[JOB]:
Leaving out all images, write out the records that follow exactly.

···

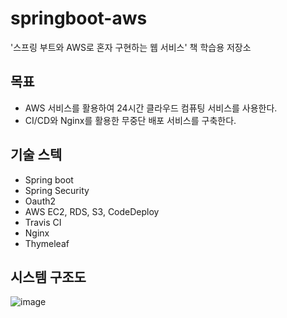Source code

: # springboot-aws
'스프링 부트와 AWS로 혼자 구현하는 웹 서비스' 책 학습용 저장소

## 목표
- AWS 서비스를 활용하여 24시간 클라우드 컴퓨팅 서비스를 사용한다.
- CI/CD와 Nginx를 활용한 무중단 배포 서비스를 구축한다.

## 기술 스텍
- Spring boot
- Spring Security
- Oauth2
- AWS EC2, RDS, S3, CodeDeploy
- Travis CI
- Nginx
- Thymeleaf

## 시스템 구조도
![image](https://github.com/phdljr/springboot-aws/assets/68233342/144b2647-5e5b-40ea-9508-1120a788bd8a)
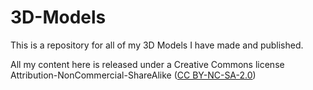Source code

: # 3D-Models
This is a repository for all of my 3D Models I have made and published.

All my content here is released under a Creative Commons license Attribution-NonCommercial-ShareAlike ([CC BY-NC-SA-2.0](https://creativecommons.org/licenses/by-nc-sa/2.0/))
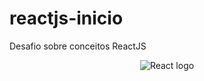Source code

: # reactjs-inicio
Desafio sobre conceitos ReactJS

<p align="center">
  <img widht="10" alt= "React logo"
       src="https://upload.wikimedia.org/wikipedia/commons/thumb/a/a7/React-icon.svg/200px-React-icon.svg.png"></a>
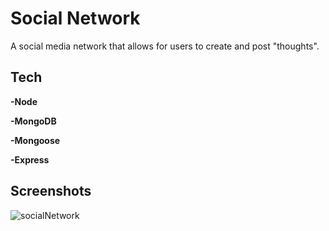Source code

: # Social Network

A social media network that allows for users to create and post "thoughts".

## Tech

**-Node**

**-MongoDB**

**-Mongoose**

**-Express**


## Screenshots

![socialNetwork](https://user-images.githubusercontent.com/98551156/179108976-ad623706-5094-43b7-85e6-71768efeb517.png)
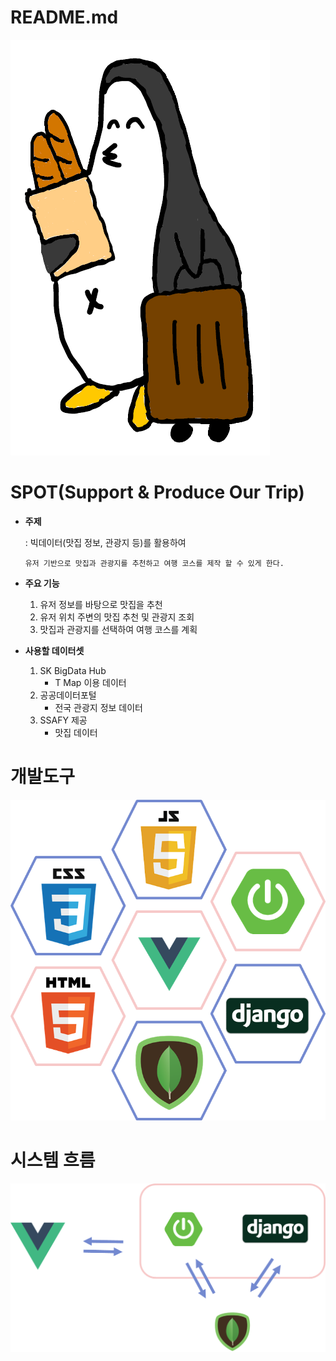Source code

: # README.md

<img src="./image/logo.png"></img>

# SPOT(Support & Produce Our Trip)

- **주제**

    : 빅데이터(맛집 정보, 관광지 등)를 활용하여 

      유저 기반으로 맛집과 관광지를 추천하고 여행 코스를 제작 할 수 있게 한다.

- **주요 기능**
    1. 유저 정보를 바탕으로 맛집을 추천
    2. 유저 위치 주변의 맛집 추천 및 관광지 조회
    3. 맛집과 관광지를 선택하여 여행 코스를 계획

- **사용할 데이터셋**
    1. SK BigData Hub
        - T Map 이용 데이터
    2. 공공데이터포털
        - 전국 관광지 정보 데이터
    3. SSAFY 제공
        - 맛집 데이터

# 개발도구

<img src="./image/techstack.png"></img>

# 시스템 흐름

<img src="./image/flow.png"></img>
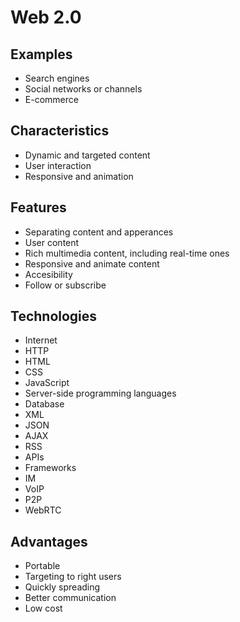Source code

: # Web 2.0

## Examples

- Search engines
- Social networks or channels
- E-commerce

## Characteristics

- Dynamic and targeted content
- User interaction
- Responsive and animation

## Features

- Separating content and apperances
- User content
- Rich multimedia content, including real-time ones
- Responsive and animate content
- Accesibility
- Follow or subscribe

## Technologies

- Internet
- HTTP
- HTML
- CSS
- JavaScript
- Server-side programming languages
- Database
- XML
- JSON
- AJAX  
- RSS
- APIs
- Frameworks
- IM
- VoIP
- P2P
- WebRTC

## Advantages

- Portable
- Targeting to right users
- Quickly spreading
- Better communication
- Low cost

···

[WRITTEN REPLY]:
Source code

: # springboot-aws
'스프링 부트와 AWS로 혼자 구현하는 웹 서비스' 책 학습용 저장소

## 목표
- AWS 서비스를 활용하여 24시간 클라우드 컴퓨팅 서비스를 사용한다.
- CI/CD와 Nginx를 활용한 무중단 배포 서비스를 구축한다.

## 기술 스텍
- Spring boot
- Spring Security
- Oauth2
- AWS EC2, RDS, S3, CodeDeploy
- Travis CI
- Nginx
- Thymeleaf

## 시스템 구조도
![image](https://github.com/phdljr/springboot-aws/assets/68233342/144b2647-5e5b-40ea-9508-1120a788bd8a)
Source code

: # 3D-Models
This is a repository for all of my 3D Models I have made and published.

All my content here is released under a Creative Commons license Attribution-NonCommercial-ShareAlike ([CC BY-NC-SA-2.0](https://creativecommons.org/licenses/by-nc-sa/2.0/))
Source code

: # reactjs-inicio
Desafio sobre conceitos ReactJS

<p align="center">
  <img widht="10" alt= "React logo"
       src="https://upload.wikimedia.org/wikipedia/commons/thumb/a/a7/React-icon.svg/200px-React-icon.svg.png"></a>
Source code

: # Social Network

A social media network that allows for users to create and post "thoughts".

## Tech

**-Node**

**-MongoDB**

**-Mongoose**

**-Express**


## Screenshots

![socialNetwork](https://user-images.githubusercontent.com/98551156/179108976-ad623706-5094-43b7-85e6-71768efeb517.png)
Source code

: # README.md

<img src="./image/logo.png"></img>

# SPOT(Support & Produce Our Trip)

- **주제**

    : 빅데이터(맛집 정보, 관광지 등)를 활용하여 

      유저 기반으로 맛집과 관광지를 추천하고 여행 코스를 제작 할 수 있게 한다.

- **주요 기능**
    1. 유저 정보를 바탕으로 맛집을 추천
    2. 유저 위치 주변의 맛집 추천 및 관광지 조회
    3. 맛집과 관광지를 선택하여 여행 코스를 계획

- **사용할 데이터셋**
    1. SK BigData Hub
        - T Map 이용 데이터
    2. 공공데이터포털
        - 전국 관광지 정보 데이터
    3. SSAFY 제공
        - 맛집 데이터

# 개발도구

<img src="./image/techstack.png"></img>

# 시스템 흐름

<img src="./image/flow.png"></img>
Source code

: # Web 2.0

## Examples

- Search engines
- Social networks or channels
- E-commerce

## Characteristics

- Dynamic and targeted content
- User interaction
- Responsive and animation

## Features

- Separating content and apperances
- User content
- Rich multimedia content, including real-time ones
- Responsive and animate content
- Accesibility
- Follow or subscribe

## Technologies

- Internet
- HTTP
- HTML
- CSS
- JavaScript
- Server-side programming languages
- Database
- XML
- JSON
- AJAX  
- RSS
- APIs
- Frameworks
- IM
- VoIP
- P2P
- WebRTC

## Advantages

- Portable
- Targeting to right users
- Quickly spreading
- Better communication
- Low cost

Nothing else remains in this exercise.